EXTRACT PROVIDED:

Personal information
- Full name: Vladislav Blănuță
- Date of birth: 12 January 2002 (age 24)
- Place of birth: Hîncești, Moldova
- Height: 1.92 m (6 ft 4 in)
- Position: Striker

Team information
- Current team: Lechia Gdańsk
- Number: 97

Youth career
- 2010–2011: Slavoj Vyšehrad
- 2011–2012: Slavia Prague
- 2012–2016: Petrocub Hîncești
- 2016–2018: Regal Sport București
- 2018–2019: Rapid București
- 2019–2022: Pescara

Senior career*
- Years: Team / Apps / (Gls)
- 2020–2023: Pescara / 6 / (0)
- 2022–2023: → FC U Craiova (loan) / 10 / (1)
- 2023–2025: FC U Craiova / 32 / (8)
- 2024–2025: → Universitatea Cluj (loan) / 37 / (12)
- 2025–2026: Dynamo Kyiv / 7 / (0)
- 2026–: Lechia Gdańsk / 2 / (0)

International career
- 2021–2023: Moldova U21 / 9 / (3)
- 2024: Romania U20 / 2 / (0)
- 2023–2025: Romania U21 / 7 / (0)

= Vladislav Blănuță =

Association footballer (born 2002)

DESCRIPTION OF THE TASK:
Answer these questions using the player profile above:
1. Where was Vladislav Blănuță born?
2. Which team is he currently with, and what number does he wear there?
3. How many appearances and goals does the profile record for him with Moldova U21?
The material below is unrelated to the player profile above.

EXTRACTED INFORMATION:
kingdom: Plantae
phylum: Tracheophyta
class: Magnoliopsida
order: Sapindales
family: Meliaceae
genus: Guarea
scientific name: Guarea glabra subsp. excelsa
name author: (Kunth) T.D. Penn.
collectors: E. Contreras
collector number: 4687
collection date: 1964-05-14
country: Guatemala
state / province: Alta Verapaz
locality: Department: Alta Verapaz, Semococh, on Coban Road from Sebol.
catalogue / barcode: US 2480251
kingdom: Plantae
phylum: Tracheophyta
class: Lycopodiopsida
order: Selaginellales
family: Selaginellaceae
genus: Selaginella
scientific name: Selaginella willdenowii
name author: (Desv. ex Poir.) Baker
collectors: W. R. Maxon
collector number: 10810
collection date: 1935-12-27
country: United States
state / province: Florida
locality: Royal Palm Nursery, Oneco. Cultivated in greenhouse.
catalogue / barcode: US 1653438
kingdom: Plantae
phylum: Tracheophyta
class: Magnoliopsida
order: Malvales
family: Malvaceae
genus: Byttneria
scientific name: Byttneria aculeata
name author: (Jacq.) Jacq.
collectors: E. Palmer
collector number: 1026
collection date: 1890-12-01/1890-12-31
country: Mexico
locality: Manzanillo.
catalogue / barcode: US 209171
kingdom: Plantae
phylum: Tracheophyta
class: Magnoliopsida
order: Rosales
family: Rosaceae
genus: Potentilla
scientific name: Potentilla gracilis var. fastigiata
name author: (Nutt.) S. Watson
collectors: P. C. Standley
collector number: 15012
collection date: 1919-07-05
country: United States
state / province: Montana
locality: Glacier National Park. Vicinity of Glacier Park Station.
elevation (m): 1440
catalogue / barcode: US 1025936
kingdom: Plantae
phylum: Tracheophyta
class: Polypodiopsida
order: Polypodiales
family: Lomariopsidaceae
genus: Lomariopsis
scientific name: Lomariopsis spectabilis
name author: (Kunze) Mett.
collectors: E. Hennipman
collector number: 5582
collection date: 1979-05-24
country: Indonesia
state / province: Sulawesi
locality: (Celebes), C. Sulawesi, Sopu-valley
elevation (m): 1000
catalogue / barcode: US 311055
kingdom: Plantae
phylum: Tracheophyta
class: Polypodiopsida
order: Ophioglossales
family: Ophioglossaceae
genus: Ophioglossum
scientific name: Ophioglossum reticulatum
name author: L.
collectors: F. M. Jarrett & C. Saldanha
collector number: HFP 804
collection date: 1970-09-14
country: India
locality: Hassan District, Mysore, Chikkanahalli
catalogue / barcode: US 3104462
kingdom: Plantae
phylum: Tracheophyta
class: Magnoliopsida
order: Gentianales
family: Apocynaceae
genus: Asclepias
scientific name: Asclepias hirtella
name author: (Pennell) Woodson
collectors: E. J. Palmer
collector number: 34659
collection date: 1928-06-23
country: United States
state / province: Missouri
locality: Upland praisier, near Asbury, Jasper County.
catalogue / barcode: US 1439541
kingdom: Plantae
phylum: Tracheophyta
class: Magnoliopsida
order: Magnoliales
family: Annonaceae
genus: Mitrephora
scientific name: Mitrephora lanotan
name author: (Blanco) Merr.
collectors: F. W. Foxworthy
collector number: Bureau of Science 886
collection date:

EXERCISE ANSWER:
1. Hîncești, Moldova.
2. Lechia Gdańsk, number 97.
3. 9 appearances and 3 goals.